The puzzle about mixing was solved in the nineteenth century, when the Scottish scientist James Clerk Maxwell showed that mixing light is not like mixing paint. Pigments and dyes are coloured because they absorb some parts of the spectrum – the colour we see is what’s left, which is reflected to our eyes. So if you mix them, you absorb more and more colours until there’s virtually none left, and the mixture looks black. But if you mix coloured light, you’re adding rather than taking away. As you can see from looking at television pixels close up, red, blue and green light are enough in combination to look white from far enough away.
Even then, colour – like taste, smell, and music – is ultimately something made in the mind. That’s why colours that are “the same” according to their wavelengths of light can look quite different depending on what’s around them. As the philosopher and writer Johann Wolfgang von Goethe stressed in the early nineteenth century, colour is partly a psychological thing too.

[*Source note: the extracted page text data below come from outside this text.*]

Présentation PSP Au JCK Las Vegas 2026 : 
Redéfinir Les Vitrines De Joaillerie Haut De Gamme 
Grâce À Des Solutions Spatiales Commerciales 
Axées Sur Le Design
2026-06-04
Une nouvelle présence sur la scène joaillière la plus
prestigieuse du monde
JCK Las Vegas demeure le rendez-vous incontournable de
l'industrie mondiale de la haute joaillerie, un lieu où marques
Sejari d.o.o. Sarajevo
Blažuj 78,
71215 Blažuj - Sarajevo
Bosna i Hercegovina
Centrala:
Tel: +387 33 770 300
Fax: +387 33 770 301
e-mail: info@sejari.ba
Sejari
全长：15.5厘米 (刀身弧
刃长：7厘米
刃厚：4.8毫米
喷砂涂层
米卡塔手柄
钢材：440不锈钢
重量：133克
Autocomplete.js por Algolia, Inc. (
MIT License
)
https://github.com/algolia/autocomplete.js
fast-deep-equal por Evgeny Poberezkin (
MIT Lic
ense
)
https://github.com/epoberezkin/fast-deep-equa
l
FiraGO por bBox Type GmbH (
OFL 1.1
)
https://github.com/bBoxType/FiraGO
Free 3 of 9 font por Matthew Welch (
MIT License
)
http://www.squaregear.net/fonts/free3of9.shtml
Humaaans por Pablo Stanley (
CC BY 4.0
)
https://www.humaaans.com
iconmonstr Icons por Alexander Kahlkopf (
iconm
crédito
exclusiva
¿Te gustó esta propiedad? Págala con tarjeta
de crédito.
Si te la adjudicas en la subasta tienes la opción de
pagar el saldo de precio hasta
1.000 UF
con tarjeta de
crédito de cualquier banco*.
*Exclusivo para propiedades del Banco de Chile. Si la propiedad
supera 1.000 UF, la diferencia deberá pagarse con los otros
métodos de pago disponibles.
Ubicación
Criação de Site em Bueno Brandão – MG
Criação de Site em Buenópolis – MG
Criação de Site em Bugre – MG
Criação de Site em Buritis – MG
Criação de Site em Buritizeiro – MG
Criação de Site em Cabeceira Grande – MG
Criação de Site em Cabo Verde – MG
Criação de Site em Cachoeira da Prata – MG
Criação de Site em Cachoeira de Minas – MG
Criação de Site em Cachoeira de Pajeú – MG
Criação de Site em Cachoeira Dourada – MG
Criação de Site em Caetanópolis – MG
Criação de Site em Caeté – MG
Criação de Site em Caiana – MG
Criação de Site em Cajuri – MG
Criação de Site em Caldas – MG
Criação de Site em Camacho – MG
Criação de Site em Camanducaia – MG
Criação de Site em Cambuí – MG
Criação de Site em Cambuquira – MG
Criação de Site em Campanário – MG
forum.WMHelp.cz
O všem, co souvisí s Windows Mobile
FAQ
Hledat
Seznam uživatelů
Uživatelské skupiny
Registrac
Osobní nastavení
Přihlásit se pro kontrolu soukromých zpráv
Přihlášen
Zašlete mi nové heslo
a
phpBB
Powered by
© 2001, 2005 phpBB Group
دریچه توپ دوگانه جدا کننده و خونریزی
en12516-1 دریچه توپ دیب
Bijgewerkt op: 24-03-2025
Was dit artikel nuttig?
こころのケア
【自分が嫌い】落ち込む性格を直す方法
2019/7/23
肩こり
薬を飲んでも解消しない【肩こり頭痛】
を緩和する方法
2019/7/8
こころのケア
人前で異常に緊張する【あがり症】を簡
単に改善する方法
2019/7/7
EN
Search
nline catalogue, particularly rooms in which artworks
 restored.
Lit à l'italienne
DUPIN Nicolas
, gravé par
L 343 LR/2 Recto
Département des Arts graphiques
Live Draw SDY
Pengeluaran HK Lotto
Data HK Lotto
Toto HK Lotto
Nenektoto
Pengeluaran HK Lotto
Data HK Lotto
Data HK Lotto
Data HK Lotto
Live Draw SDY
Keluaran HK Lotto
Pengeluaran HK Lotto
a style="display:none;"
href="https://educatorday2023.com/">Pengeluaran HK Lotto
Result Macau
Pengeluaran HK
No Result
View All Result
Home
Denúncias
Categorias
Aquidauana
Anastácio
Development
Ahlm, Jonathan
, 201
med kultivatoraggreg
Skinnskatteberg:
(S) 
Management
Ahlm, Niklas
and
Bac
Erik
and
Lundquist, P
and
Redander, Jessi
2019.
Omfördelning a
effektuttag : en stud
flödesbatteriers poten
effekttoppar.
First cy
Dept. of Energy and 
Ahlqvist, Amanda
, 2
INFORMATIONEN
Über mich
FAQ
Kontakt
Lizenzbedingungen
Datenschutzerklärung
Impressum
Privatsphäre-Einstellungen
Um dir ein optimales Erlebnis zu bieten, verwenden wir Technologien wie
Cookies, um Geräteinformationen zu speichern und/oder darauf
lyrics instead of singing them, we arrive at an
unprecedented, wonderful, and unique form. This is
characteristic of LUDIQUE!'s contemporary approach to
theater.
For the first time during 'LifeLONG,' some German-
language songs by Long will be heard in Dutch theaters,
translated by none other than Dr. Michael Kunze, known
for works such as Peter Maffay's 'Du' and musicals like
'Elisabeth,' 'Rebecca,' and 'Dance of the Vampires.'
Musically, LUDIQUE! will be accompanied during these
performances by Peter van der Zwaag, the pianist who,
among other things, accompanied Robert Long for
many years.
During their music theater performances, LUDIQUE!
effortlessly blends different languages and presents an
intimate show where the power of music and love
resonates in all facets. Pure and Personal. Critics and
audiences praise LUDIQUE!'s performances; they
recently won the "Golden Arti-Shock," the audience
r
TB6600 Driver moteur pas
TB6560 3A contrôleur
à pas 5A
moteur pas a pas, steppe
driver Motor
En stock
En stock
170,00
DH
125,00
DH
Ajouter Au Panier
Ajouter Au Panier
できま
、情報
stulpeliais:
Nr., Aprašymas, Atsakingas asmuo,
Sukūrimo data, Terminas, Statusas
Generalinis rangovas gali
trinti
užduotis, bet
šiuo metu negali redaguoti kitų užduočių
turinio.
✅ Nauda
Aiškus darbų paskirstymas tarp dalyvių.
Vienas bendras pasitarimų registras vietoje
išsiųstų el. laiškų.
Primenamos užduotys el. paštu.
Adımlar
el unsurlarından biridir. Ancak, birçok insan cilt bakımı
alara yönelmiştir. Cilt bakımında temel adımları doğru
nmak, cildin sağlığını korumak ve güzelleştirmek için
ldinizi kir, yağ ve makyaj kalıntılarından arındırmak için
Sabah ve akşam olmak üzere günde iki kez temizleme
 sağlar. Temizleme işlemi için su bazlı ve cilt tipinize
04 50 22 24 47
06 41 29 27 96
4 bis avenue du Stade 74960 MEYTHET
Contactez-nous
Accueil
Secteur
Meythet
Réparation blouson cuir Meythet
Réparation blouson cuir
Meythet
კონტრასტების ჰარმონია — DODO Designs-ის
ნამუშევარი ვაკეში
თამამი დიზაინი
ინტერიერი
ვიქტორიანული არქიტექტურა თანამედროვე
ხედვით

What’s more, there are lots of ways to produce it. Most of the colour we see in nature is made by light-absorbing pigments. Chlorophyll molecules in grass and leaves, for example, absorb red and blue light, reflecting the yellow and green. But the blue of the sky comes from the way light bounces off molecules in the air: the blue light is scattered most strongly, and so seems to come from all over the sky. And some of nature’s most wonderful colour displays are produced in a similar way – not by absorbing light but by scattering it.
Take the blue Morpho butterfly, which seems positively to glow in South American forests as if it is lit up, so that it can be seen from a quarter of a mile away. Its wing scales are covered with microscopic bristles of cuticle-like material, each bearing a stack of shelf-like corrugations. Light waves bouncing off this stack interfere with one another so that some colours disappear and others are enhanced. These interference effects from tiny stacks or layers of material also produce the bright hues of the peacock’s tail and other bird plumage, and the iridescent shells of beetles. The colours are iridescent because the precise wavelength of light picked out by the interference depends on the angle you’re viewing from.
You get a similar bright spectrum of “interference colour” when light is reflected from the tiny dimples in CDs. In fact, technologists are now borrowing such colour-making tricks from nature to control light for fibre-optic telecommunications or to make iridescent paints. We are learning that there are many ways to make colour – and many ways to enjoy it.